* [REQUIRED WORK]: Render each nonblank line of the records below as a row of a Markdown table with the columns No. and Line, numbering the rows in order. Omit the pictures from your answer.

* [PROVIDED DATA]:
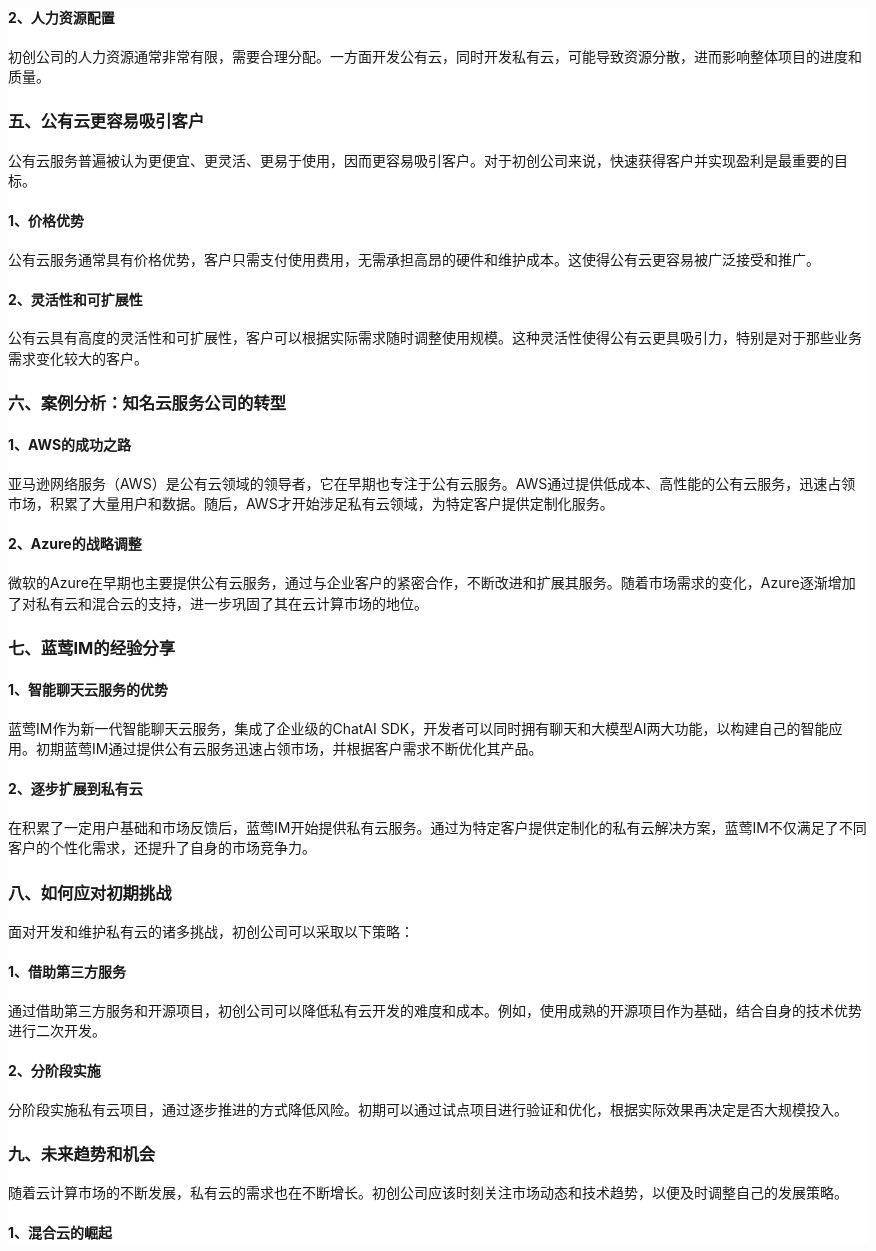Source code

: #### 2、人力资源配置

初创公司的人力资源通常非常有限，需要合理分配。一方面开发公有云，同时开发私有云，可能导致资源分散，进而影响整体项目的进度和质量。

### 五、公有云更容易吸引客户

公有云服务普遍被认为更便宜、更灵活、更易于使用，因而更容易吸引客户。对于初创公司来说，快速获得客户并实现盈利是最重要的目标。

#### 1、价格优势

公有云服务通常具有价格优势，客户只需支付使用费用，无需承担高昂的硬件和维护成本。这使得公有云更容易被广泛接受和推广。

#### 2、灵活性和可扩展性

公有云具有高度的灵活性和可扩展性，客户可以根据实际需求随时调整使用规模。这种灵活性使得公有云更具吸引力，特别是对于那些业务需求变化较大的客户。

### 六、案例分析：知名云服务公司的转型

#### 1、AWS的成功之路

亚马逊网络服务（AWS）是公有云领域的领导者，它在早期也专注于公有云服务。AWS通过提供低成本、高性能的公有云服务，迅速占领市场，积累了大量用户和数据。随后，AWS才开始涉足私有云领域，为特定客户提供定制化服务。

#### 2、Azure的战略调整

微软的Azure在早期也主要提供公有云服务，通过与企业客户的紧密合作，不断改进和扩展其服务。随着市场需求的变化，Azure逐渐增加了对私有云和混合云的支持，进一步巩固了其在云计算市场的地位。

### 七、蓝莺IM的经验分享

#### 1、智能聊天云服务的优势

蓝莺IM作为新一代智能聊天云服务，集成了企业级的ChatAI SDK，开发者可以同时拥有聊天和大模型AI两大功能，以构建自己的智能应用。初期蓝莺IM通过提供公有云服务迅速占领市场，并根据客户需求不断优化其产品。

#### 2、逐步扩展到私有云

在积累了一定用户基础和市场反馈后，蓝莺IM开始提供私有云服务。通过为特定客户提供定制化的私有云解决方案，蓝莺IM不仅满足了不同客户的个性化需求，还提升了自身的市场竞争力。

### 八、如何应对初期挑战

面对开发和维护私有云的诸多挑战，初创公司可以采取以下策略：

#### 1、借助第三方服务

通过借助第三方服务和开源项目，初创公司可以降低私有云开发的难度和成本。例如，使用成熟的开源项目作为基础，结合自身的技术优势进行二次开发。

#### 2、分阶段实施

分阶段实施私有云项目，通过逐步推进的方式降低风险。初期可以通过试点项目进行验证和优化，根据实际效果再决定是否大规模投入。

### 九、未来趋势和机会

随着云计算市场的不断发展，私有云的需求也在不断增长。初创公司应该时刻关注市场动态和技术趋势，以便及时调整自己的发展策略。

#### 1、混合云的崛起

* [WRITTEN RESPONSE]:
| No. | Line |
|---|---|
| 1 | Source code |
| 2 | : #### 2、人力资源配置 |
| 3 | 初创公司的人力资源通常非常有限，需要合理分配。一方面开发公有云，同时开发私有云，可能导致资源分散，进而影响整体项目的进度和质量。 |
| 4 | ### 五、公有云更容易吸引客户 |
| 5 | 公有云服务普遍被认为更便宜、更灵活、更易于使用，因而更容易吸引客户。对于初创公司来说，快速获得客户并实现盈利是最重要的目标。 |
| 6 | #### 1、价格优势 |
| 7 | 公有云服务通常具有价格优势，客户只需支付使用费用，无需承担高昂的硬件和维护成本。这使得公有云更容易被广泛接受和推广。 |
| 8 | #### 2、灵活性和可扩展性 |
| 9 | 公有云具有高度的灵活性和可扩展性，客户可以根据实际需求随时调整使用规模。这种灵活性使得公有云更具吸引力，特别是对于那些业务需求变化较大的客户。 |
| 10 | ### 六、案例分析：知名云服务公司的转型 |
| 11 | #### 1、AWS的成功之路 |
| 12 | 亚马逊网络服务（AWS）是公有云领域的领导者，它在早期也专注于公有云服务。AWS通过提供低成本、高性能的公有云服务，迅速占领市场，积累了大量用户和数据。随后，AWS才开始涉足私有云领域，为特定客户提供定制化服务。 |
| 13 | #### 2、Azure的战略调整 |
| 14 | 微软的Azure在早期也主要提供公有云服务，通过与企业客户的紧密合作，不断改进和扩展其服务。随着市场需求的变化，Azure逐渐增加了对私有云和混合云的支持，进一步巩固了其在云计算市场的地位。 |
| 15 | ### 七、蓝莺IM的经验分享 |
| 16 | #### 1、智能聊天云服务的优势 |
| 17 | 蓝莺IM作为新一代智能聊天云服务，集成了企业级的ChatAI SDK，开发者可以同时拥有聊天和大模型AI两大功能，以构建自己的智能应用。初期蓝莺IM通过提供公有云服务迅速占领市场，并根据客户需求不断优化其产品。 |
| 18 | #### 2、逐步扩展到私有云 |
| 19 | 在积累了一定用户基础和市场反馈后，蓝莺IM开始提供私有云服务。通过为特定客户提供定制化的私有云解决方案，蓝莺IM不仅满足了不同客户的个性化需求，还提升了自身的市场竞争力。 |
| 20 | ### 八、如何应对初期挑战 |
| 21 | 面对开发和维护私有云的诸多挑战，初创公司可以采取以下策略： |
| 22 | #### 1、借助第三方服务 |
| 23 | 通过借助第三方服务和开源项目，初创公司可以降低私有云开发的难度和成本。例如，使用成熟的开源项目作为基础，结合自身的技术优势进行二次开发。 |
| 24 | #### 2、分阶段实施 |
| 25 | 分阶段实施私有云项目，通过逐步推进的方式降低风险。初期可以通过试点项目进行验证和优化，根据实际效果再决定是否大规模投入。 |
| 26 | ### 九、未来趋势和机会 |
| 27 | 随着云计算市场的不断发展，私有云的需求也在不断增长。初创公司应该时刻关注市场动态和技术趋势，以便及时调整自己的发展策略。 |
| 28 | #### 1、混合云的崛起 |